Adjustable Rate Mortgage (ARM)
In a high interest rate market, Adjustable Rate Mortgages (ARMs) offer homeowners the ability to purchase a home with a lower initial interest rate and, therefore, a lower initial monthly payment. An ARM maybe a good option to consider if you plan to own your home for only a few years, you expect an increase in future earnings, or the prevailing interest rate for a fixed mortgage is too high.

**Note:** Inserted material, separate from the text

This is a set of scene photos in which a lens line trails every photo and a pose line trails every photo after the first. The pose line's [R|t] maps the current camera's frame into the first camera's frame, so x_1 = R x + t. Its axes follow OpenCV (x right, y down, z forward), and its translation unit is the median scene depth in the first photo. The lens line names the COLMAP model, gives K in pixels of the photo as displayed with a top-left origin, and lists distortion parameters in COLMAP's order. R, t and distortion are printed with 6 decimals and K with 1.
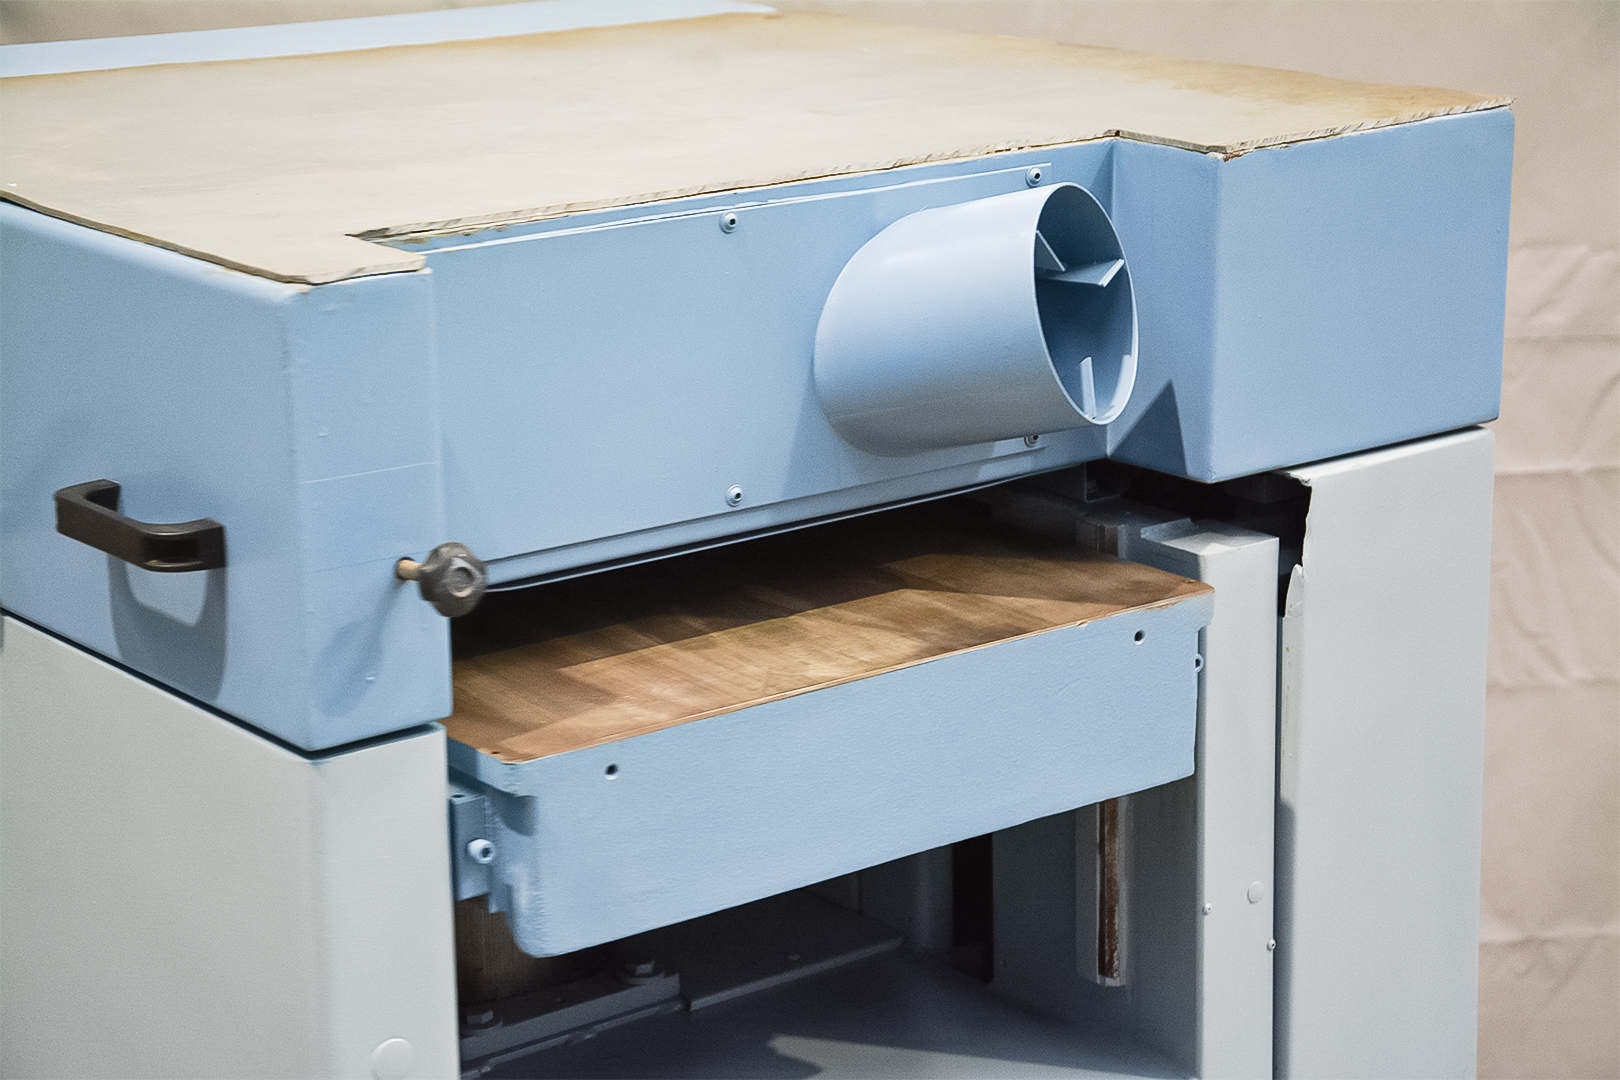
lens RADIAL K [[3535.0, 0, 810.0], [0, 3535.0, 540.0], [0, 0, 1]] dist [0.688224, 0.014067]
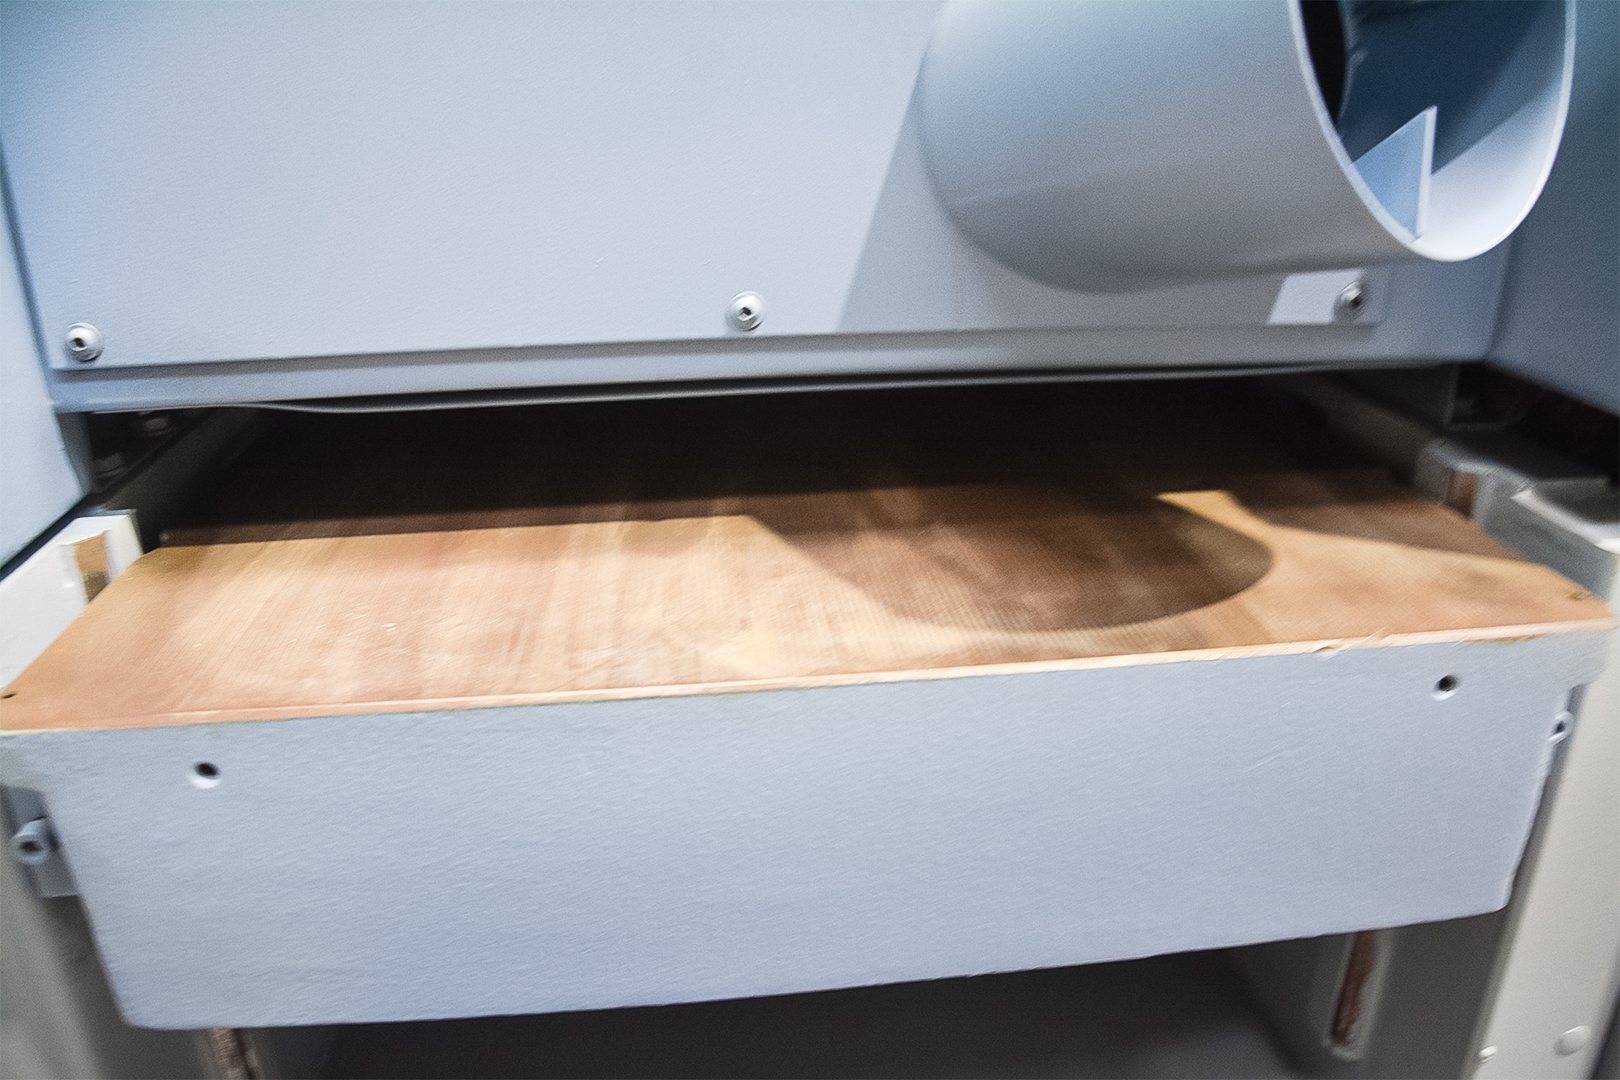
lens RADIAL K [[1241.0, 0, 809.5], [0, 1241.0, 565.2], [0, 0, 1]] dist [-0.171311, 0.108373]
pose [[0.863751, 0.201940, -0.461687, 0.086479], [-0.136380, 0.975679, 0.171611, -0.007509], [0.485114, -0.085265, 0.870284, 0.779961]]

What Is An Adjustable Rate Mortgage?
An adjustable rate mortgage, also called an ARM, is a mortgage with an interest rate that is tied to an economic index. The borrower's interest rate is adjusted as the index changes. Some common indexes are the one-year constant-maturity Treasury (CMT) securities and the Cost of Funds Index (COFI), though some lenders use their own cost of funds as an index. The loan will identify the index, stipulate the adjustment period (monthly, every six months, annually, etc.), and identify the fixed margin, which is the percentage above the chosen index that represents the lender's cost of the loan plus profit. The index rate plus the margin is called the fully indexed rate, also known as the fully indexed ARM rate (FIAR), and represents the total interest rate charged to the borrower. In addition, an ARM has a cap rate, which is the ceiling (cap) on the interest rate. ARMs are required to have overall caps or lifetime caps to limit the interest rate increase over the life of the loan, but are not required to have periodic caps that limits the interest rate increase between adjustment periods.
An adjustable rate mortgage may be a great option for you depending on your situation, but it is important to talk to a knowledgeable Mortgage Loan Originator about your specific scenario so they can advise you accordingly.